Lord Gravestone
Ce n’est qu’à la lecture de l’avis du Grand A que j’ai fait le rapprochement entre Horacio d’Alba et les auteurs. J’avais bien aimé cette précédente collaboration mais du coup à aucun moment de ma lecture des 2 tomes actuels je n’ai cherché à comparer ces 2 œuvres, j’avais plus en tête D de Ayroles et Maïorana. Ces 2 séries partagent le même cadre, vampires et époque victorienne mais s’en éloignent dans le traitement (pas plus mal). Lord Gravestone est plus classique et tourné vers l’action mais n’en reste pas moins efficace avec quelques traits d’originalité, j’ai bien apprécié ma lecture, finalement je le trouve plus proche d’un univers à la Underworld. L’histoire suit le jeune John Gravestone (au physique du Scorpion), chasseur de monstres de père en fils, dans sa quête de surpasser son père et de reconnaissance. Le scénario est fluide, on alterne passé présent, les événements s’enchaînent bien. J’ai particulièrement apprécié le personnage de la vampire, le tout ne fait pas trop manichéen et possède suffisamment d’originalité pour se démarquer dans le genre. Le dessinateur avait peut être un trait plus fin dans sa précédente série, mais ici j’ai trouvé que c’était tout aussi réussi. Une belle mise en page, des persos bien croqués, de chouettes décors … du tout bon à mes yeux, cependant il ne faut pas être allergique à ce style. Donc voilà, pas la bd du siècle mais bien réalisée et plus que sympa pour les amateurs de ce type d’univers fantastique. 3,5 MàJ après lecture du dernier tome. Je suis ennuyé, la série est plus qu’honnête mais alors qu’elle m’avait plutôt ravis jusque là, j’ai trouvé ce dernier tome en deçà des précédents, il loupe un peu le coche Je vais même arrondir ma note à l’inférieur. Graphiquement déjà, j’ai trouvé ça moins flamboyant. Alors attention, il y a du boulot mais à mes yeux plus sage et gras. En fait, les planches m’ont paru moins peaufinées et surtout les persos moins charismatiques. Ce qui est préjudiciable vu le final (qui lui me plaît bien). Du coup alors que je me faisais une joie de découvrir le fin mot, j’ai trouvé que la dernière ligne droite manquait un peu de force. Un tome un peu plan-plan jusqu’au finish où tout s’accélère. Dommage qu’il y ait un truc de perdu en cours de route autour des persos, leur trajectoire me plait mais il manque un truc pour me contenter pleinement. Ma réaction est plus proche du OK que du Whaaa.

• **CONSIGNE**: Recopiez en entier l'avis sur Lord Gravestone, sans y changer un seul mot.

• **DONNÉES FOURNIES**:
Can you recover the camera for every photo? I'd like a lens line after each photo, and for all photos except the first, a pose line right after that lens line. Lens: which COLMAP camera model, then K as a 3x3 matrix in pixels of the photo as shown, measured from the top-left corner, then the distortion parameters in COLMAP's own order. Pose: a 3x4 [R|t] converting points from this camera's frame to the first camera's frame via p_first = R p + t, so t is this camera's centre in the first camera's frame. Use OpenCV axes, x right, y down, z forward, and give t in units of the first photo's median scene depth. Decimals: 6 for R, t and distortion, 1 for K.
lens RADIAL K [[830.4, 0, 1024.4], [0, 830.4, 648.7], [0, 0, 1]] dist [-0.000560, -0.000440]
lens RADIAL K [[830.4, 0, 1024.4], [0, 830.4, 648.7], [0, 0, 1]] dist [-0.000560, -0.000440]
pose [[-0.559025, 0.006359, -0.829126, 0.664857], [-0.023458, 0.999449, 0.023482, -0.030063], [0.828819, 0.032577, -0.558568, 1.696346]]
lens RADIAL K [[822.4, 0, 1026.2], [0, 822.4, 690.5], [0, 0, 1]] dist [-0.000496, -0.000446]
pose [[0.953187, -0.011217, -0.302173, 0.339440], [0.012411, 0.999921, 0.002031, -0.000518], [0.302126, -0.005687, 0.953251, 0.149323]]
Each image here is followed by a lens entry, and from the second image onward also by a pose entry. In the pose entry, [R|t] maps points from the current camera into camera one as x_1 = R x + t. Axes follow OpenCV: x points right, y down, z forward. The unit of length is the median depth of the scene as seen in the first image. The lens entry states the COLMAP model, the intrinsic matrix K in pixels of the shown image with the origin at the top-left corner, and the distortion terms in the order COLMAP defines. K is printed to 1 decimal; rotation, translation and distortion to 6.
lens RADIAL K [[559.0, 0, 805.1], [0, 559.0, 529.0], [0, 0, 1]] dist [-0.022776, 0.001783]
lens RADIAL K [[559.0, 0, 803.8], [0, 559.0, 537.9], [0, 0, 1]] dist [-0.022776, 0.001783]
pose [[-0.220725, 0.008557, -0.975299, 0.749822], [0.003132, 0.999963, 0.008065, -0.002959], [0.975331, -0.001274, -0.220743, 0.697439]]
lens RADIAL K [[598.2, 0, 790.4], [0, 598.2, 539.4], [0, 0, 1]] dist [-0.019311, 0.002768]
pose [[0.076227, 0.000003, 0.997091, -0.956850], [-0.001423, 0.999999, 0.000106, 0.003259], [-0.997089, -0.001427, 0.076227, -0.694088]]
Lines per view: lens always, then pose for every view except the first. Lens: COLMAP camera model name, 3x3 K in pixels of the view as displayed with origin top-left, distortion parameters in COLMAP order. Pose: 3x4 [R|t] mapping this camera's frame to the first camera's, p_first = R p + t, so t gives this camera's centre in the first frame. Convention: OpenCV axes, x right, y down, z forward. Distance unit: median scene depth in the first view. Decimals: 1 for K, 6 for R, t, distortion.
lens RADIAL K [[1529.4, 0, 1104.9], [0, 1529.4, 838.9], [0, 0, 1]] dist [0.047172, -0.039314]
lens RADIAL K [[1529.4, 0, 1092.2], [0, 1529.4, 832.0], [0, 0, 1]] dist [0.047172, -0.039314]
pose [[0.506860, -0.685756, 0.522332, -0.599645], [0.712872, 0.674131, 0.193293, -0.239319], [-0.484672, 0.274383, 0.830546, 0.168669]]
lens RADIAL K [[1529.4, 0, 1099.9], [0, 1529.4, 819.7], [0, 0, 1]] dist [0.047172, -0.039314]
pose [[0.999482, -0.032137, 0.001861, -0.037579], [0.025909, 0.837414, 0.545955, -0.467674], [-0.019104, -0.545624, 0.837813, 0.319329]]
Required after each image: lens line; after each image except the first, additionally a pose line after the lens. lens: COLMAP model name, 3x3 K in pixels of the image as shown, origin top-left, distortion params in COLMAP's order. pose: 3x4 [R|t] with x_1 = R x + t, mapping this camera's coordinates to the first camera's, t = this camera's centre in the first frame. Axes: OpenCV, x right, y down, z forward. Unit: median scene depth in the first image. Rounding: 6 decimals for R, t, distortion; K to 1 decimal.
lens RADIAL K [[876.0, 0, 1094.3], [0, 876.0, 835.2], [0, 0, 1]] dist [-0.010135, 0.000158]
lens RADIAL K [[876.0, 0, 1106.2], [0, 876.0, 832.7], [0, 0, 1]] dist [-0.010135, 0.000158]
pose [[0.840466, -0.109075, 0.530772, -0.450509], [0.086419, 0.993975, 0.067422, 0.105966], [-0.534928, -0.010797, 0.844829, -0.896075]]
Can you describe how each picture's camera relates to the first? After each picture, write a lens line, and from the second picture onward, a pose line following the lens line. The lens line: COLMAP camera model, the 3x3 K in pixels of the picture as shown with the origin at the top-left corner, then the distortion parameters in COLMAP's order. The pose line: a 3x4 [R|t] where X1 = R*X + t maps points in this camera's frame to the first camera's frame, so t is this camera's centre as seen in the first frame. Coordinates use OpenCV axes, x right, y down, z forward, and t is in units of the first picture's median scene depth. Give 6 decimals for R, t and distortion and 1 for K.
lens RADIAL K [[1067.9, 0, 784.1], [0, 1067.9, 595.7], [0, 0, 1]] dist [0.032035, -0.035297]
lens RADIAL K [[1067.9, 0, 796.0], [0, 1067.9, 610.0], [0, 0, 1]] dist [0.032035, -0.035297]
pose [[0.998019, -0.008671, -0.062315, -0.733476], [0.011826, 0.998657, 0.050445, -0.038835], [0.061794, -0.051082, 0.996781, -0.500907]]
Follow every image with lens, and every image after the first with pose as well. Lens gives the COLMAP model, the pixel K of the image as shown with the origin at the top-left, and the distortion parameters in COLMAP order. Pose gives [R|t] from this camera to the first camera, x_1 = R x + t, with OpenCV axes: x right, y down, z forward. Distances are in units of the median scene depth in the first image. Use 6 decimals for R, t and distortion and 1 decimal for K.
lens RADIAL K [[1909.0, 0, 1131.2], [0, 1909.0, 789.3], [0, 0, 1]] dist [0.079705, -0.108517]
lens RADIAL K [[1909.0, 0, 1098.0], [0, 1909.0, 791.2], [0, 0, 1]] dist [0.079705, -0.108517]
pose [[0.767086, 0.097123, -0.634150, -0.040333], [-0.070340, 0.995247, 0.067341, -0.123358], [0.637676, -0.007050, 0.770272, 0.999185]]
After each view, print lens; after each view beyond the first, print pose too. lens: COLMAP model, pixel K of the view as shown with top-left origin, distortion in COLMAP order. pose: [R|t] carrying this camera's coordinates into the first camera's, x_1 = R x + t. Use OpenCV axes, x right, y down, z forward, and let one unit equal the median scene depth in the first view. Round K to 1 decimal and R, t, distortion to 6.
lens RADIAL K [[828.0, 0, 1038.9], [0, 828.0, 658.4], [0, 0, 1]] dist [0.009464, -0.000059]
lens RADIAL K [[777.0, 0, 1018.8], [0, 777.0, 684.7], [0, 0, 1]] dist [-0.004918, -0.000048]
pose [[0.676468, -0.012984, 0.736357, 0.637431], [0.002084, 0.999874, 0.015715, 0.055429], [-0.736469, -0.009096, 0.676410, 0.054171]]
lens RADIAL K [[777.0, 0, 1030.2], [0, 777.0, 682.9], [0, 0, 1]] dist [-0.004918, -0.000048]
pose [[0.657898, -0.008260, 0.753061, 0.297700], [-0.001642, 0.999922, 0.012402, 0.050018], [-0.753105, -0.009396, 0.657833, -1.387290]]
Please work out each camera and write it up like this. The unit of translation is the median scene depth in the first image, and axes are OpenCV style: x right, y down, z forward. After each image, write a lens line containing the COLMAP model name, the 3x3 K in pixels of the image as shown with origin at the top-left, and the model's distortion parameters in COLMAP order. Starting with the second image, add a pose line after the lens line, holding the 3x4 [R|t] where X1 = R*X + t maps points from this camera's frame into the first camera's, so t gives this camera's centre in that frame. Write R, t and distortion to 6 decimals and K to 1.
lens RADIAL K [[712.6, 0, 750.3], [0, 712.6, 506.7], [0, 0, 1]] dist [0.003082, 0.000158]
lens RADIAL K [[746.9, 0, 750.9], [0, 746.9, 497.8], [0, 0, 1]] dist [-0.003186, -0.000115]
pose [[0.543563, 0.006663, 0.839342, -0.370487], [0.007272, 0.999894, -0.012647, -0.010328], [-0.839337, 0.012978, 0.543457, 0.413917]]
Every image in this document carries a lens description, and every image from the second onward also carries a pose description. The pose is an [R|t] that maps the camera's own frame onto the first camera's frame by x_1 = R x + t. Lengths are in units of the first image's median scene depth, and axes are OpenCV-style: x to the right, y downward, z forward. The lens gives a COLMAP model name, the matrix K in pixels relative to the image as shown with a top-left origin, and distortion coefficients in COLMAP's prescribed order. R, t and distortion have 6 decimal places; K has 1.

• **RÉSULTAT**:
Lord Gravestone
Ce n’est qu’à la lecture de l’avis du Grand A que j’ai fait le rapprochement entre Horacio d’Alba et les auteurs. J’avais bien aimé cette précédente collaboration mais du coup à aucun moment de ma lecture des 2 tomes actuels je n’ai cherché à comparer ces 2 œuvres, j’avais plus en tête D de Ayroles et Maïorana. Ces 2 séries partagent le même cadre, vampires et époque victorienne mais s’en éloignent dans le traitement (pas plus mal). Lord Gravestone est plus classique et tourné vers l’action mais n’en reste pas moins efficace avec quelques traits d’originalité, j’ai bien apprécié ma lecture, finalement je le trouve plus proche d’un univers à la Underworld. L’histoire suit le jeune John Gravestone (au physique du Scorpion), chasseur de monstres de père en fils, dans sa quête de surpasser son père et de reconnaissance. Le scénario est fluide, on alterne passé présent, les événements s’enchaînent bien. J’ai particulièrement apprécié le personnage de la vampire, le tout ne fait pas trop manichéen et possède suffisamment d’originalité pour se démarquer dans le genre. Le dessinateur avait peut être un trait plus fin dans sa précédente série, mais ici j’ai trouvé que c’était tout aussi réussi. Une belle mise en page, des persos bien croqués, de chouettes décors … du tout bon à mes yeux, cependant il ne faut pas être allergique à ce style. Donc voilà, pas la bd du siècle mais bien réalisée et plus que sympa pour les amateurs de ce type d’univers fantastique. 3,5 MàJ après lecture du dernier tome. Je suis ennuyé, la série est plus qu’honnête mais alors qu’elle m’avait plutôt ravis jusque là, j’ai trouvé ce dernier tome en deçà des précédents, il loupe un peu le coche Je vais même arrondir ma note à l’inférieur. Graphiquement déjà, j’ai trouvé ça moins flamboyant. Alors attention, il y a du boulot mais à mes yeux plus sage et gras. En fait, les planches m’ont paru moins peaufinées et surtout les persos moins charismatiques. Ce qui est préjudiciable vu le final (qui lui me plaît bien). Du coup alors que je me faisais une joie de découvrir le fin mot, j’ai trouvé que la dernière ligne droite manquait un peu de force. Un tome un peu plan-plan jusqu’au finish où tout s’accélère. Dommage qu’il y ait un truc de perdu en cours de route autour des persos, leur trajectoire me plait mais il manque un truc pour me contenter pleinement. Ma réaction est plus proche du OK que du Whaaa.